# Healing and Wellbeing > Study, Work and Welfare >  >  What are you studying/did you study

## Ont Mon

Basically what the thread title says. What is/was your major? 

I'm about to start my final year of engineering (electrical)  ::D:

----------


## Koalafan

Im majoring in in psychology and I graduate in about 3 months :-)

----------


## Coffee

psychologggyyy is my major at the moment. it also WAS my major before i dropped out a couple of years ago. at least i'm consistent in subjects.

----------


## L

I'm doing a degree in psychiatric nursing, I'm in my third year.

----------


## Member11

I'm studying Creative Media, which includes storytelling, writing, TV/movie production, 2D/3D animation and graphic design. Fun, fun, fun ::D:

----------


## SmileyFace

journalism

----------


## JaneDoe

I've been majoring in history while working on my  associates  degree for 5 years now. (Yes, 5 years! lol.) I get overwhelmed easily with school (and everything else, actually..), so I've had to take it very slowly. I have no more than three semesters left and am currently taking a break. I plan on going back in August of 2013. After I'm done with my associates, I plan on transferring to a four year college and getting my bachelors so I can become an assistant librarian. When I'm through with that, I hope to either get my masters in history or my masters in library information science to become a librarian.

----------


## distancing

> Im majoring in in psychology and I graduate in about 3 months :-)



Same!  ::  Well, _hopefully_ graduating... Also have a second major in Russian.

■ Given task 1:
Translate this sentence from the forum thread into Spanish: "I plan on going back in August of 2013."
■ Given task 2:
Answer these questions using the forum thread.
(a) What branch of engineering is Ont Mon studying?
(b) For how many years has JaneDoe been majoring in history?
(c) What is distancing's second major?
■ Given task 3:
Copy the forum thread word for word from "psychologggyyy is my" to "my third year.".

■ Dataset extract:

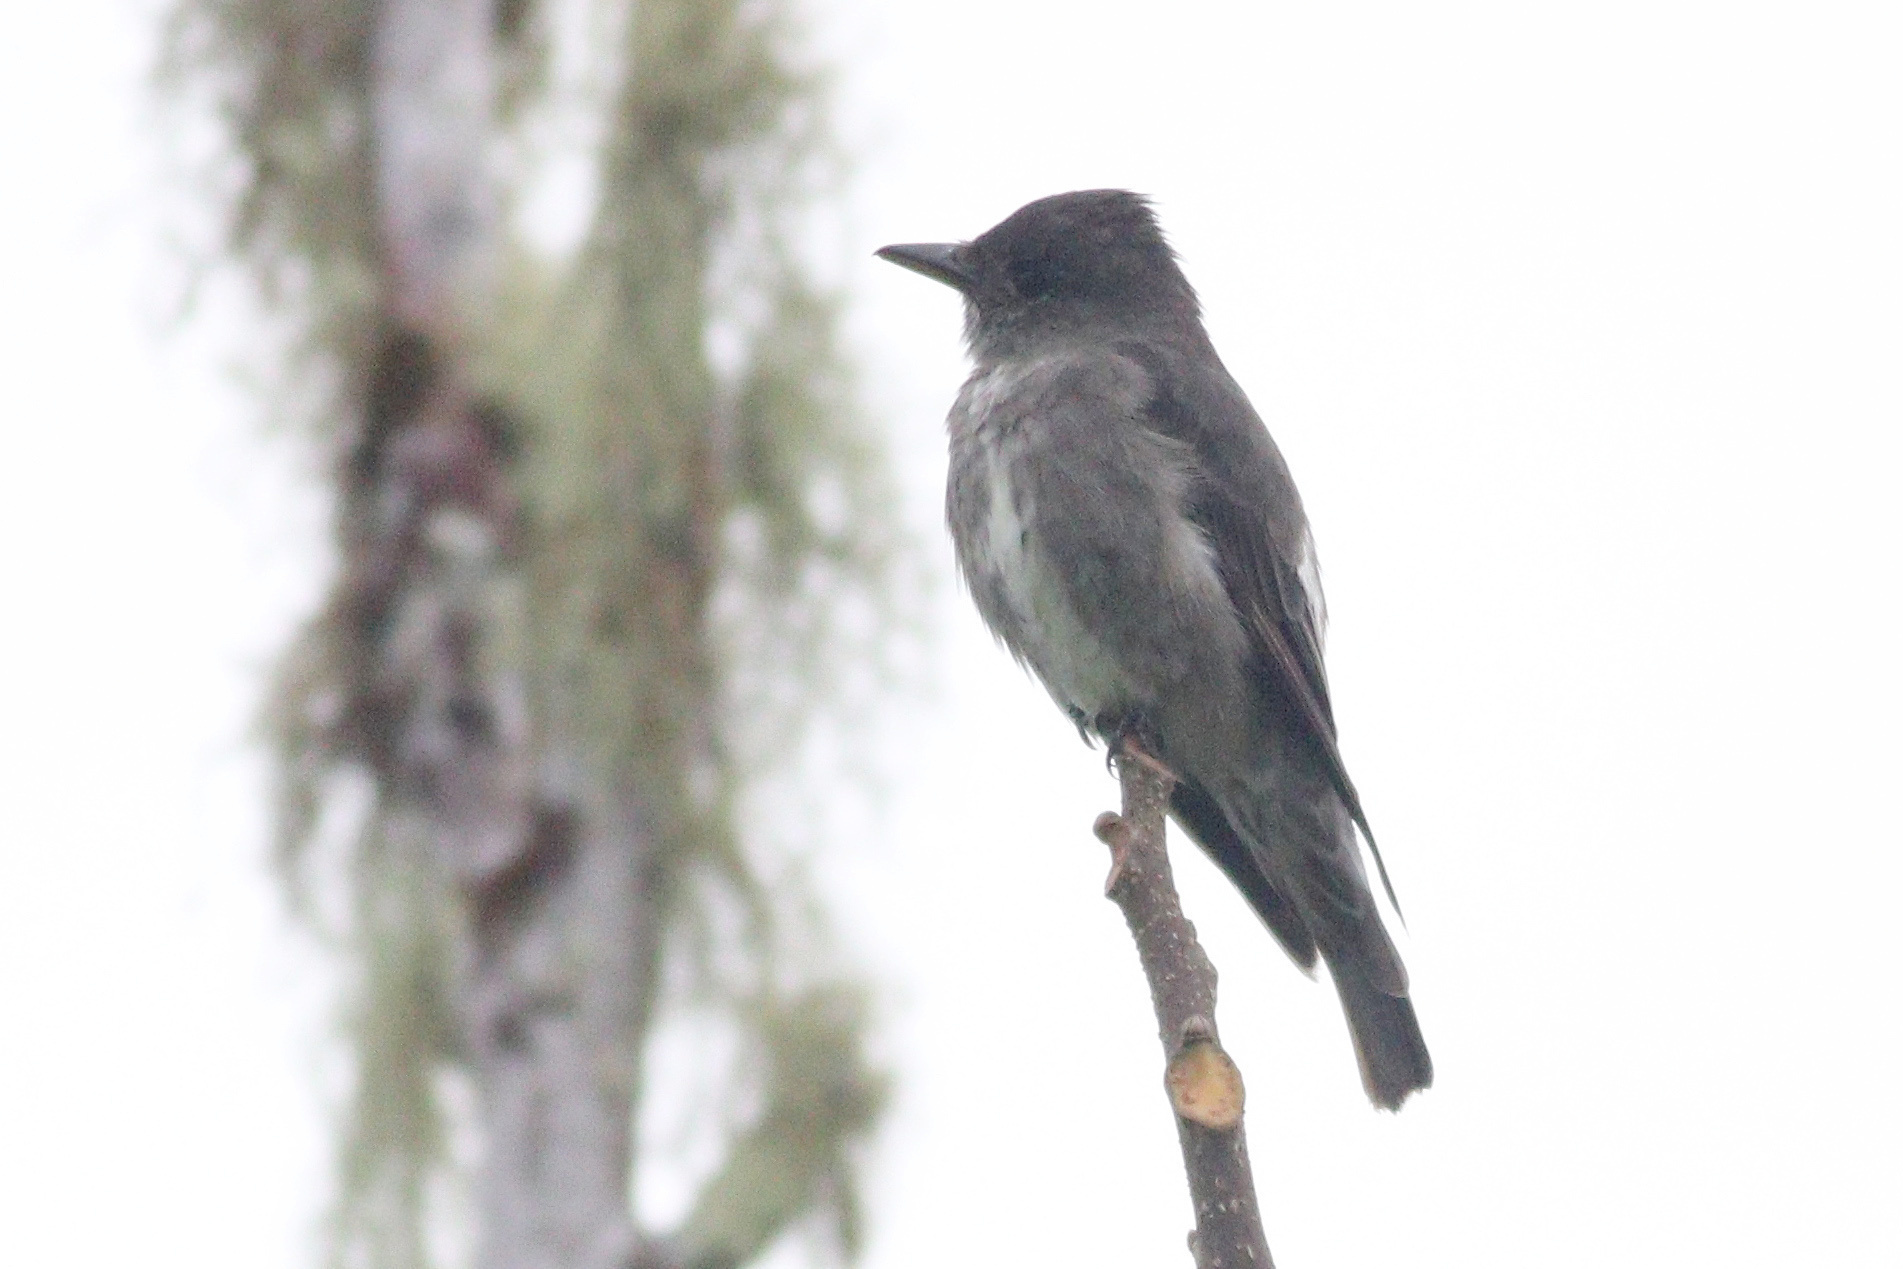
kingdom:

■ Exercise answer 1:
Planeo volver en agosto de 2013.

■ Exercise answer 2:
(a) Electrical engineering.
(b) 5 years.
(c) Russian.

■ Exercise answer 3:
psychologggyyy is my major at the moment. it also WAS my major before i dropped out a couple of years ago. at least i'm consistent in subjects.

----------


## L

I'm doing a degree in psychiatric nursing, I'm in my third year.